Its easy to lay blame after the fact when something as important as the next generation iPhone gets leaked across the entire internet, but when it boils down to the bottom line who is really to blame? The guy who originally lost it, Gizmodo for paying $5000 for it and them reveals their findings to the masses, or Apple for thinking that someone wanting to return the iPhone was just a hoax?
By now you all probably know how everything played out once Gizmodo went public with the iPhone 4G, the net has been alive with the subject for the last few days.
However when it comes to apportioning blame for the security slip up with the iPhone 4G, Apple must take their fair share. Yes the guy who lost it shouldn’t have, but then Apple must have allowed him to have use of the device outside the Apple camp.
Gizmodo has to should a portion of the blame as they did go public with their knowledge, but then as I have previously said any good tech site in that position would have probably done the same.
But the guys over at Gizmodo have posted an article which explains what happened when a source tried to hand the missing iPhone over to Apple. And what follows is how it went down from the Apple reps perspective that got the call…
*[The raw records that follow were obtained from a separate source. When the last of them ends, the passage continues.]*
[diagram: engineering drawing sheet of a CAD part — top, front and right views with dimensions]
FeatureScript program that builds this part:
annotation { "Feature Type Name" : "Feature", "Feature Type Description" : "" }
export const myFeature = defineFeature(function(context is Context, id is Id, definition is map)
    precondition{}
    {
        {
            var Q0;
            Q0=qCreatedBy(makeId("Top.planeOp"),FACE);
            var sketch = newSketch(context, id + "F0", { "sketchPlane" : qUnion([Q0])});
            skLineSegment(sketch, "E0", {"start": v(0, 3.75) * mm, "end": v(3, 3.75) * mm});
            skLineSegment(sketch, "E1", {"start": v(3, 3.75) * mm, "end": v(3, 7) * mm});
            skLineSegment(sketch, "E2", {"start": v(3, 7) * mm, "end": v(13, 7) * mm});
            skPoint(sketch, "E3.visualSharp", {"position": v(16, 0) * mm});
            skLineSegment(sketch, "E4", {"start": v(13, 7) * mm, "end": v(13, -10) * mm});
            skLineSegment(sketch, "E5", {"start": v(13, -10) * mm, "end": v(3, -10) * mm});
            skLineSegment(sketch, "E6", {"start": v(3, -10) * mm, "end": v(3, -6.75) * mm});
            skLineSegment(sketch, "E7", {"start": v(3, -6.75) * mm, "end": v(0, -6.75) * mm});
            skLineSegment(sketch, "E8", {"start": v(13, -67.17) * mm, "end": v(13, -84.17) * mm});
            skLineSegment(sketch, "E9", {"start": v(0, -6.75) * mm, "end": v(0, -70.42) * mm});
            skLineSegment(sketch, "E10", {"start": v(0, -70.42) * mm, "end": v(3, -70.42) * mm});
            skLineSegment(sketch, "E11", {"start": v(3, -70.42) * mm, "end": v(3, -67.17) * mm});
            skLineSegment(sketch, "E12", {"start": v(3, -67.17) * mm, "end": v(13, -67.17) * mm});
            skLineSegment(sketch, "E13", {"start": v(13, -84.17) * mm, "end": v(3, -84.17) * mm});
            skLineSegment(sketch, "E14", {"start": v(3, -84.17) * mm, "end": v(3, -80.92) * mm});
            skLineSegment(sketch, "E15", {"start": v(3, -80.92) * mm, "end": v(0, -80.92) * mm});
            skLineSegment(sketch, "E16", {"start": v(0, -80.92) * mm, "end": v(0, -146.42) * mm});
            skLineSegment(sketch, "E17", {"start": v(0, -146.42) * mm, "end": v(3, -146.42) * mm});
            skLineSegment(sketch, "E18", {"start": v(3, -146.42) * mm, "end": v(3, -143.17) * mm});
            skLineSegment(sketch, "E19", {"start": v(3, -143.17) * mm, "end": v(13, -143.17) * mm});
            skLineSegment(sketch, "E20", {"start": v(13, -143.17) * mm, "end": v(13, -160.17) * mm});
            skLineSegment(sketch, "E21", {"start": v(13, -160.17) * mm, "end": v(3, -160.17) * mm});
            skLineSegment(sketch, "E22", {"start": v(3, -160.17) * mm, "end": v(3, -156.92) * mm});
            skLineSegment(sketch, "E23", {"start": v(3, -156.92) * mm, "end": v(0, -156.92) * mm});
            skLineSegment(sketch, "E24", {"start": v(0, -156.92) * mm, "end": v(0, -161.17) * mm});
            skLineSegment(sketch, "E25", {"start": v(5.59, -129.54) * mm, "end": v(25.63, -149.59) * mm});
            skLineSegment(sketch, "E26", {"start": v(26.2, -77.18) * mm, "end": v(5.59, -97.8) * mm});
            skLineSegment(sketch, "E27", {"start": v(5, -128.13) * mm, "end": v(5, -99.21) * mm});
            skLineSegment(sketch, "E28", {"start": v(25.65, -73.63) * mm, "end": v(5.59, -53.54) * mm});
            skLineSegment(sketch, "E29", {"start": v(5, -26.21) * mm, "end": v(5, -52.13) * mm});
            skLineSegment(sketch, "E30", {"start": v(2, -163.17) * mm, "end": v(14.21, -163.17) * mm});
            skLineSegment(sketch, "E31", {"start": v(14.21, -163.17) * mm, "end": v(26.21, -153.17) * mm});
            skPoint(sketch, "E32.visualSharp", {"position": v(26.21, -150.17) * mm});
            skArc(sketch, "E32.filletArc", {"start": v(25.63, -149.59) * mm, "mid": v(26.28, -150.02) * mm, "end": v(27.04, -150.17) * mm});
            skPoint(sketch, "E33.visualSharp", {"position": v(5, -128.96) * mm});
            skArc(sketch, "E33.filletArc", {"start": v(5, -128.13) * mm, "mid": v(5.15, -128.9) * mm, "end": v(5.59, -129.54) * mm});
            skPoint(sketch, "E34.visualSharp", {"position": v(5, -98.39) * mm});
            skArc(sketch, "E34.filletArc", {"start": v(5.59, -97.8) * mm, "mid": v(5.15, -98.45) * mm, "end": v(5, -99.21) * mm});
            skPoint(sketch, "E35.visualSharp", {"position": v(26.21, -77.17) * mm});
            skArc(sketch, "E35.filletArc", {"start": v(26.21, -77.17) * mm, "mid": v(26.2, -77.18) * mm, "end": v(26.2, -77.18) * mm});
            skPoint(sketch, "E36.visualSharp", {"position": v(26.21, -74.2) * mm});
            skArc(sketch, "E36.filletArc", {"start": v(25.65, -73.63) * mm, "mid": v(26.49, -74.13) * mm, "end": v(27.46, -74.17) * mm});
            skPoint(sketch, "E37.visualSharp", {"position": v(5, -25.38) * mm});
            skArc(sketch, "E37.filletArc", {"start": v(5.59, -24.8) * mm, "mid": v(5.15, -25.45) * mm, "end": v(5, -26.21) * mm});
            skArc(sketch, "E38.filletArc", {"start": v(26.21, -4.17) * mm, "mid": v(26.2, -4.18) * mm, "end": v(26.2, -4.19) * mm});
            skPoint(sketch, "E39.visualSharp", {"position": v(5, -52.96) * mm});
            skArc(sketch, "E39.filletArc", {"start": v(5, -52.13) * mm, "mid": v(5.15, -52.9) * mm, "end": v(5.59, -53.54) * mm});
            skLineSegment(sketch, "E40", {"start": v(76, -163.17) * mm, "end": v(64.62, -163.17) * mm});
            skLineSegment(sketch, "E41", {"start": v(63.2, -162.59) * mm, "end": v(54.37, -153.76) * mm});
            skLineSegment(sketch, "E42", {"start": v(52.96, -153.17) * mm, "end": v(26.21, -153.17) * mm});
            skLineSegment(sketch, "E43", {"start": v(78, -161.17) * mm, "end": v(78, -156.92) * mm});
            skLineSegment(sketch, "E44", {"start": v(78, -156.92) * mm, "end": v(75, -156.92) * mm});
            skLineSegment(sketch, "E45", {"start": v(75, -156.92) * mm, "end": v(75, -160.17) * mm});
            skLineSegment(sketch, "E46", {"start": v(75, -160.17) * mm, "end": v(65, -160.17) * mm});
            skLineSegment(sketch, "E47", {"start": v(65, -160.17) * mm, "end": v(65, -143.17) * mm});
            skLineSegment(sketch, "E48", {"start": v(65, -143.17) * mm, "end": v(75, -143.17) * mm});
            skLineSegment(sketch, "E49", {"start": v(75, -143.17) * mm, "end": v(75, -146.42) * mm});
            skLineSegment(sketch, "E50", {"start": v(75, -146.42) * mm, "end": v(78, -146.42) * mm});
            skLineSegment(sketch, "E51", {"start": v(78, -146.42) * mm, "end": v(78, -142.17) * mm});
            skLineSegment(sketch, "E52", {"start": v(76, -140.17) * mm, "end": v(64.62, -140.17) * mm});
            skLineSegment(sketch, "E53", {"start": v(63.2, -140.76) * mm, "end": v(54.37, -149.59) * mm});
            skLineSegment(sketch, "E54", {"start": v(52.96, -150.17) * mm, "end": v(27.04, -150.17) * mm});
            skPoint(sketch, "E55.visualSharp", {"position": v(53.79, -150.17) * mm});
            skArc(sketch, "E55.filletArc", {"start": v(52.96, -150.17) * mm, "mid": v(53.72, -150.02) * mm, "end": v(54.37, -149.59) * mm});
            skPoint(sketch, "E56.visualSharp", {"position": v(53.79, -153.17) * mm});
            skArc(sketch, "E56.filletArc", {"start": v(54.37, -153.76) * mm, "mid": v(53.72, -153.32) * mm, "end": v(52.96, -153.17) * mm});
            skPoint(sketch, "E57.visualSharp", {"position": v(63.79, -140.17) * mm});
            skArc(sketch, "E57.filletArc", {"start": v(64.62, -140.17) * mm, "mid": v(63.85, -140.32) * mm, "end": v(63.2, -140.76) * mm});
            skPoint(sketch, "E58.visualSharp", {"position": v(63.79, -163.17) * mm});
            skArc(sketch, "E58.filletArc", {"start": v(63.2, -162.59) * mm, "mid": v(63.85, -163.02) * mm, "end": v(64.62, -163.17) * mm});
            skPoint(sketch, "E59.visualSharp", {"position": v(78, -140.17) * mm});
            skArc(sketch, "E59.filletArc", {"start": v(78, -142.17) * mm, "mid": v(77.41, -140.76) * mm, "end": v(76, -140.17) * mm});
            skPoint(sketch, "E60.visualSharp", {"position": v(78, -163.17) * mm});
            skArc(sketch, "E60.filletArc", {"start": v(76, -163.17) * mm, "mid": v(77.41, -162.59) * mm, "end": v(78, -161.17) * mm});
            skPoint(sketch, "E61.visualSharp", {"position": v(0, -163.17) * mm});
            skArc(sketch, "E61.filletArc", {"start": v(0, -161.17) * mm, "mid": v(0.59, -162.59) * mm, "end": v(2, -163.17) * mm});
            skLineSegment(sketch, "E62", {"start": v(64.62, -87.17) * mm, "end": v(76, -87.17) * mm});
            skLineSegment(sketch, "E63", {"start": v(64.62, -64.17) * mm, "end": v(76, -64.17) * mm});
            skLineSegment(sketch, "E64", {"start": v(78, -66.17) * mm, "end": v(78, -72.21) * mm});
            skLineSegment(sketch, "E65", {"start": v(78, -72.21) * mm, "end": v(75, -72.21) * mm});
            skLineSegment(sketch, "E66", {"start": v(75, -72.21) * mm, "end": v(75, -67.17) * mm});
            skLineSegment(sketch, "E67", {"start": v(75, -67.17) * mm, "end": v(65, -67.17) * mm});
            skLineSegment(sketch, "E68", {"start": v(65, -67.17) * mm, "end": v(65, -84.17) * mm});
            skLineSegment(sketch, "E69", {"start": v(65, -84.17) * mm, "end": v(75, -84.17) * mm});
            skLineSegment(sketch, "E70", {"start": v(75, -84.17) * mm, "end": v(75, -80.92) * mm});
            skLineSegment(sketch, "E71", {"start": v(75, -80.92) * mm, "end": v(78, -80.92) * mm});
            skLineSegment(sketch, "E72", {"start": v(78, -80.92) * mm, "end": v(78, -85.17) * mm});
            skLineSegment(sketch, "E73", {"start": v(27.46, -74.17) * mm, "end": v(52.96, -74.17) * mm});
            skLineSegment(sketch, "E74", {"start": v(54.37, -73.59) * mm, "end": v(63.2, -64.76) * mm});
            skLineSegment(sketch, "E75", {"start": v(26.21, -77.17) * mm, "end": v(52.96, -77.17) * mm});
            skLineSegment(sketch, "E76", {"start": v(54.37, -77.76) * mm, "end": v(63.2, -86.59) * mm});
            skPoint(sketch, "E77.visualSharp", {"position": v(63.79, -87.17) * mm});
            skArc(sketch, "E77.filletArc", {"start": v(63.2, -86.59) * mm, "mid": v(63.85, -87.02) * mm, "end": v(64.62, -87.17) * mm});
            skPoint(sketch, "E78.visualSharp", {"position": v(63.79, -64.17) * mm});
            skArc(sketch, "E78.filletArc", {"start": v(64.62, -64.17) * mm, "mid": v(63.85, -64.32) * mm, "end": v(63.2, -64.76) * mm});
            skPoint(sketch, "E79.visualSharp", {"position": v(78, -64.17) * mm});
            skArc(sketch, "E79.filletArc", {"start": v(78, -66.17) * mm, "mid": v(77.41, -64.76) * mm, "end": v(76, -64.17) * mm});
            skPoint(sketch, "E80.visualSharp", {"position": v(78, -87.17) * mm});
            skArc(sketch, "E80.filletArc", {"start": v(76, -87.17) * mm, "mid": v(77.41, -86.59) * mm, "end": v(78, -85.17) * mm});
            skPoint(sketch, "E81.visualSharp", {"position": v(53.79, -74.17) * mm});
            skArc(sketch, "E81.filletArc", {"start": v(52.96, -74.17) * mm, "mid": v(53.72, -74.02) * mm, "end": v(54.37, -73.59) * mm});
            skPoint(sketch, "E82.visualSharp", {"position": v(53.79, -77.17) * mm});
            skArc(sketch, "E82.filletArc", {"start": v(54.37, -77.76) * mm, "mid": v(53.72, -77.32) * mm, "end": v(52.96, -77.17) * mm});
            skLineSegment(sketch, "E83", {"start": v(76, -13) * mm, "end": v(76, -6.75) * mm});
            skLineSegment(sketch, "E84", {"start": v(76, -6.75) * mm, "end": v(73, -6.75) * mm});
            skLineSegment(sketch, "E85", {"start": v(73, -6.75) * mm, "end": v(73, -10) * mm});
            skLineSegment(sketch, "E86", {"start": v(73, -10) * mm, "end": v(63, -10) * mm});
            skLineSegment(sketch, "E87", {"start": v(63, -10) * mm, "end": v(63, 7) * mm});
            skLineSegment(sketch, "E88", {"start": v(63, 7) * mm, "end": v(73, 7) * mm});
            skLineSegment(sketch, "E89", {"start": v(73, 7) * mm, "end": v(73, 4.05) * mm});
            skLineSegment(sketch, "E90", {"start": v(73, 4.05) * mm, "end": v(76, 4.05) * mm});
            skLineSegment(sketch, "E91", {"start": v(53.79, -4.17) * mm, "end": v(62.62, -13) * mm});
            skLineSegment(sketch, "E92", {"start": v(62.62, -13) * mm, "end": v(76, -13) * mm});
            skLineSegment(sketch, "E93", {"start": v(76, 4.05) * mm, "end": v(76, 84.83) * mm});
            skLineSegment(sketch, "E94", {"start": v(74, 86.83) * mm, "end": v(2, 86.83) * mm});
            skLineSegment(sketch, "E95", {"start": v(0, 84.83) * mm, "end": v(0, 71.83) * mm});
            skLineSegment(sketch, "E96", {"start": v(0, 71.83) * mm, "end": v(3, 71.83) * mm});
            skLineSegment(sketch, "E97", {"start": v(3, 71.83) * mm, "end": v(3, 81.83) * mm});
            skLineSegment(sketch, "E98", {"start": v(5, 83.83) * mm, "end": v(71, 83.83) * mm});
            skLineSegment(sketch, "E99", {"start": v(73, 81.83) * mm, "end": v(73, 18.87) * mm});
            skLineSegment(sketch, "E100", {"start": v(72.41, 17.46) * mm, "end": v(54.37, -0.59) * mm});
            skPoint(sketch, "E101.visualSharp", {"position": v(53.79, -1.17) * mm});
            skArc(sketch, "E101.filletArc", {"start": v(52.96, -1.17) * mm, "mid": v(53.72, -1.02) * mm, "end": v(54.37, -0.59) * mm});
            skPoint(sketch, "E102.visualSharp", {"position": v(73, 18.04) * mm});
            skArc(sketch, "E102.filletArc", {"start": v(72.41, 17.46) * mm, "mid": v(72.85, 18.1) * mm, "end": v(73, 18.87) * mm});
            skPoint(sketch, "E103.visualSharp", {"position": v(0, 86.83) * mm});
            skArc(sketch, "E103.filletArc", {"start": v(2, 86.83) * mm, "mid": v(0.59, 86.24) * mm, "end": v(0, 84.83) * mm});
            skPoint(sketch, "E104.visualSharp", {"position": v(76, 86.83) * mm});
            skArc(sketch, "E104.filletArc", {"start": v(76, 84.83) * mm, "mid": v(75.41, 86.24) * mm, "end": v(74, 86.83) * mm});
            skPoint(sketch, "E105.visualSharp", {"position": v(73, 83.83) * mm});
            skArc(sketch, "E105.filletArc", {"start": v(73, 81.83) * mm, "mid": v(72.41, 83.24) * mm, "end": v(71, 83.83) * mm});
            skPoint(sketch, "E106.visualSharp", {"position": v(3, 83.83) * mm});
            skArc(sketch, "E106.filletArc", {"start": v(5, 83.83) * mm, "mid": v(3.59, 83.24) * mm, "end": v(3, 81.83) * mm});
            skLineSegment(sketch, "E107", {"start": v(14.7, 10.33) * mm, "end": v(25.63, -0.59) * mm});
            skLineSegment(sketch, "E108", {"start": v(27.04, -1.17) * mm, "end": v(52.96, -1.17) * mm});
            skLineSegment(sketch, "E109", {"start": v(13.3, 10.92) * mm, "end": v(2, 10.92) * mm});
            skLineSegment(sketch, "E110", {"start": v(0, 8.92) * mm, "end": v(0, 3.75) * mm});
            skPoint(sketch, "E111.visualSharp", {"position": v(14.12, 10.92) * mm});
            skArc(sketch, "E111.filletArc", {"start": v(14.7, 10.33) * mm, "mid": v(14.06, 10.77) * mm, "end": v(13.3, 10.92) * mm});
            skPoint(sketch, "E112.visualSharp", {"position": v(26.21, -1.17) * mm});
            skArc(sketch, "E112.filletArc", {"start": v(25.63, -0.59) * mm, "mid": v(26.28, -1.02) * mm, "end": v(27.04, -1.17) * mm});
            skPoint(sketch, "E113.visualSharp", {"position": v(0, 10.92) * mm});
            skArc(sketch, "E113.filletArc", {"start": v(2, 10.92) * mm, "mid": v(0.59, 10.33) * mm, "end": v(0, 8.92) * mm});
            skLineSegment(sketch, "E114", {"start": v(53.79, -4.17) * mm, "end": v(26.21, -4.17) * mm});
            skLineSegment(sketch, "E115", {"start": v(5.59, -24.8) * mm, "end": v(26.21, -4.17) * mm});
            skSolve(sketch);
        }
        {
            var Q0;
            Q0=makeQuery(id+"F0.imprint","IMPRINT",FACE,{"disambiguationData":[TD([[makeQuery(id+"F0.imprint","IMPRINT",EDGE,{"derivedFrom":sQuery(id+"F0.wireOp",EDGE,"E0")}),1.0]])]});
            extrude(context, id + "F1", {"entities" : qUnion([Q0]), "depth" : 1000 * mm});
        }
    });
“I work for AppleCare as a tier 2 agent and before the whole thing about a leak hit the Internet the guy working next to me got the call from the guy looking to return the phone. From our point of view it seemed as a hoax or that the guy had a knockoff, internally apple doesn’t tell us anything and we haven’t gotten any notices or anything about a lost phone, much less anything stating we are making a new one. When the guy called us he gave us a vague description and couldn’t provide pics, so like I mentioned previously, we thought it was a china knockoff the guy found. We wouldn’t have any idea what to do with it and that’s what sucks about working for apple, we’re given just enough info to try and help people but not enough info to do anything if someone calls like this.”
So bottom line, you tell me who is to ultimately be considered as blameful in this fiasco, my view is that it is ultimately down to Apple, what do you think?